## About this task
Set down, word for word, only the lines from the start of the records through the line bearing "thumb cmc: (207, 238)"; include no pictures.

Available records START

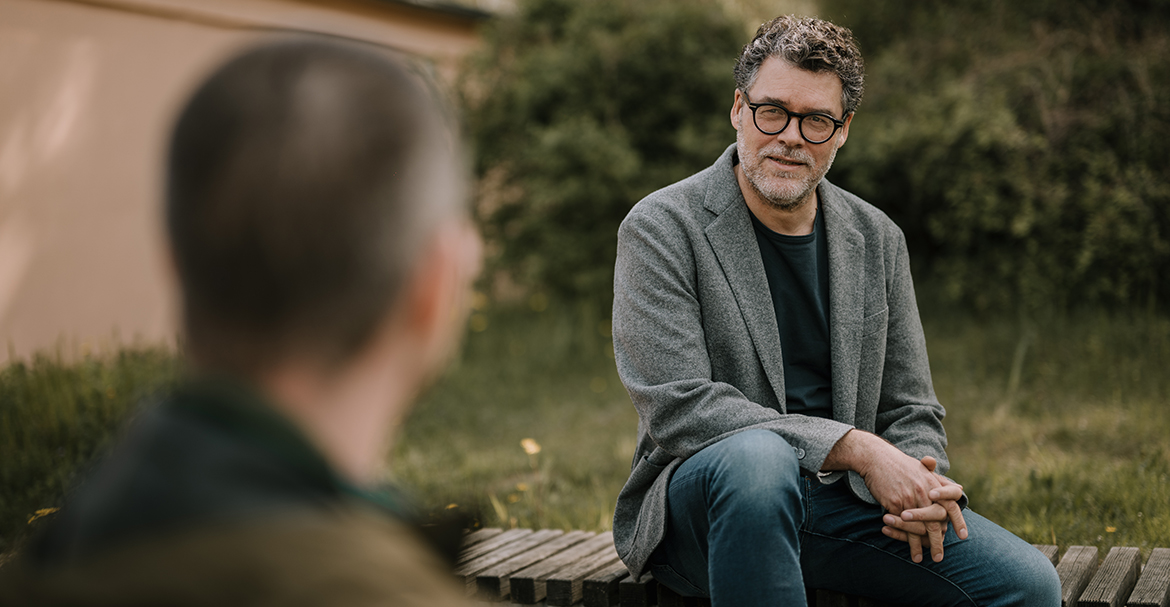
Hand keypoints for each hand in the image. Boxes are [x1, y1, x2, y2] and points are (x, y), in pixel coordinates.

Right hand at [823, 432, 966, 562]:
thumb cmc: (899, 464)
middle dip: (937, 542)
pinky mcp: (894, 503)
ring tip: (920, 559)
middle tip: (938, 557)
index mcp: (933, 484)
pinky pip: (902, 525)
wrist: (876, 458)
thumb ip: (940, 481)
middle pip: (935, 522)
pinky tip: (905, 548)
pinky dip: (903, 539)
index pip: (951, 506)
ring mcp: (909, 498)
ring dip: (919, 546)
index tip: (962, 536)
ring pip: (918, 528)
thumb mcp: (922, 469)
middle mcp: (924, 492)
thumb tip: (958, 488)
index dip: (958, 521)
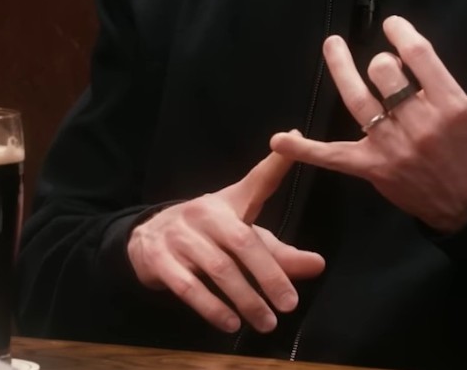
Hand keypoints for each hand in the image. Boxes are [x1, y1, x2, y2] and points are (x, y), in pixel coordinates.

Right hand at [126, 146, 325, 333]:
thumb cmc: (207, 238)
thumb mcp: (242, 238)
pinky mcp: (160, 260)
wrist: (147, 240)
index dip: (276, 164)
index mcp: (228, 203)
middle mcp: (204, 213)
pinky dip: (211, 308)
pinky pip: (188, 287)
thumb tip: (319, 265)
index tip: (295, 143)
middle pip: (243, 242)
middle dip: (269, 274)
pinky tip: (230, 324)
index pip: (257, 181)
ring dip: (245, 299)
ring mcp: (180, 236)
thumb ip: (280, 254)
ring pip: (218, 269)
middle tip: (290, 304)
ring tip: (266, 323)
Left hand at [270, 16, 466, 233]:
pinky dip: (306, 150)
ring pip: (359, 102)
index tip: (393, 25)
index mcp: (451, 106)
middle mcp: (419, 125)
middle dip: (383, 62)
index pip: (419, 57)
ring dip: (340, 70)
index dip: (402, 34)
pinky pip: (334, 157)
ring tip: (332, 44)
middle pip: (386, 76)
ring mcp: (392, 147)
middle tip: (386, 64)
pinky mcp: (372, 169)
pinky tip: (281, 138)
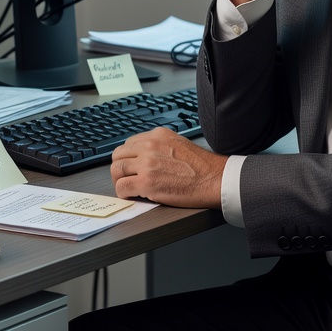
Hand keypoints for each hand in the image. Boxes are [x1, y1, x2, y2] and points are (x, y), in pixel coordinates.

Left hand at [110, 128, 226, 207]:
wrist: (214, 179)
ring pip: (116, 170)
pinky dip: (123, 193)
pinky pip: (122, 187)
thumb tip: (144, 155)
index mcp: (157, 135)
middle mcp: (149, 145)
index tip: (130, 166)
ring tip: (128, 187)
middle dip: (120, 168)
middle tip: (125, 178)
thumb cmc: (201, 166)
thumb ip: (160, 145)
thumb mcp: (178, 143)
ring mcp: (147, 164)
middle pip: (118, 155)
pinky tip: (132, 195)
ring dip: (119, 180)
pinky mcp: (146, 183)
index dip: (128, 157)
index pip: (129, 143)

Available records END

## Expected answer
Hand keypoints for each hand in the image. Boxes are [x1, y1, x2, y2] and points are (x, y), in pixel coordinates.

Right hand at [823, 432, 966, 562]:
thumb cmc: (899, 464)
middle dip: (937, 542)
pinky mcp: (894, 503)
ring tip: (920, 559)
middle tip: (938, 557)
index mcp: (933, 484)
pinky pip: (902, 525)
wrist: (876, 458)
thumb ip: (940, 481)
middle pip: (935, 522)
pinky tip: (905, 548)
pinky dip: (903, 539)
index pip: (951, 506)
ring mcp: (909, 498)
ring dip: (919, 546)
index tip: (962, 536)
ring pip: (918, 528)
thumb mcp: (922, 469)
middle mcp: (924, 492)
thumb tip: (958, 488)
index dip: (958, 521)
Hand keypoints for each hand in the image. Boxes are [x1, y1, x2, y2] and points are (x, y), in pixel coordinates.

Right hand at [126, 146, 325, 333]:
thumb cmc: (207, 238)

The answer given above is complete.